H.R. 1737 (The Reforming CFPB Indirect Auto Financing Guidance Act), which was passed by the U.S. House of Representatives on November 18, 2015, has been referred to the Senate Committee on Banking, Housing and Urban Affairs.
The legislation would revoke the U.S. Consumer Financial Protection Bureau’s (CFPB) 2013 auto lending guidance that suggests lenders should either impose limits on or eliminate dealerships’ ability to adjust the amount of compensation they keep for arranging consumers’ auto loans. The CFPB claims the practice can lead to discriminatory loan pricing.
The bill still faces several hurdles before it could become law. The bill faces an uphill climb in the U.S. Senate and, if passed, would likely face a veto from President Obama. In that case, a two-thirds majority in both houses would be required to override the President’s veto.

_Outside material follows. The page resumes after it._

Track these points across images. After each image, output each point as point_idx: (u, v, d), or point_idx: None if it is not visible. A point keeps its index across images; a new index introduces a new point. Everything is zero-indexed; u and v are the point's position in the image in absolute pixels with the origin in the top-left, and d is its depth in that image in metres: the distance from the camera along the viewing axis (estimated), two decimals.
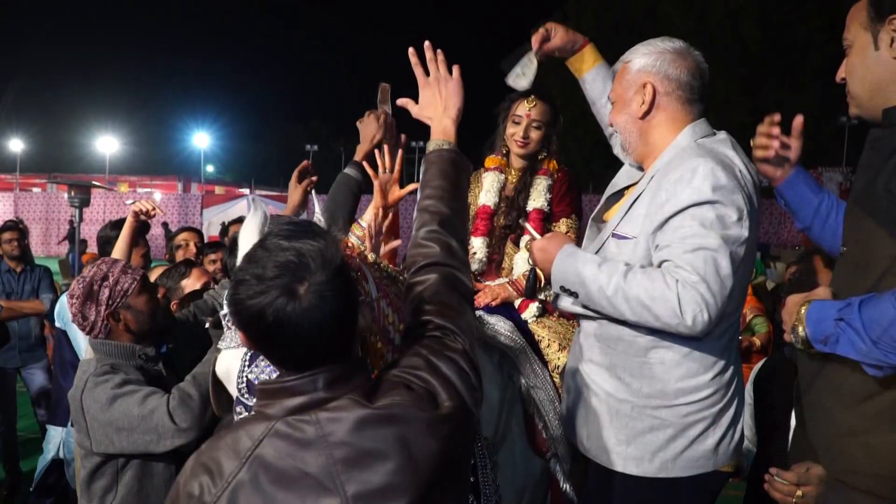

The auto retailing industry has been vocal in its opposition to the CFPB’s guidance, stating that the guidance would harm consumers because it would impede dealers’ ability to cut their own compensation to reduce a customer’s interest rate in order to meet or beat a competing offer.
The legislation, passed by the House and being considered by the Senate Committee would increase transparency and would NOT impede the CFPB’s ability to enforce fair credit laws. It would also require the Bureau to give notice and open a public comment period before issuing guidance and to make public the data, methodologies and other information the Bureau leans on, among other measures.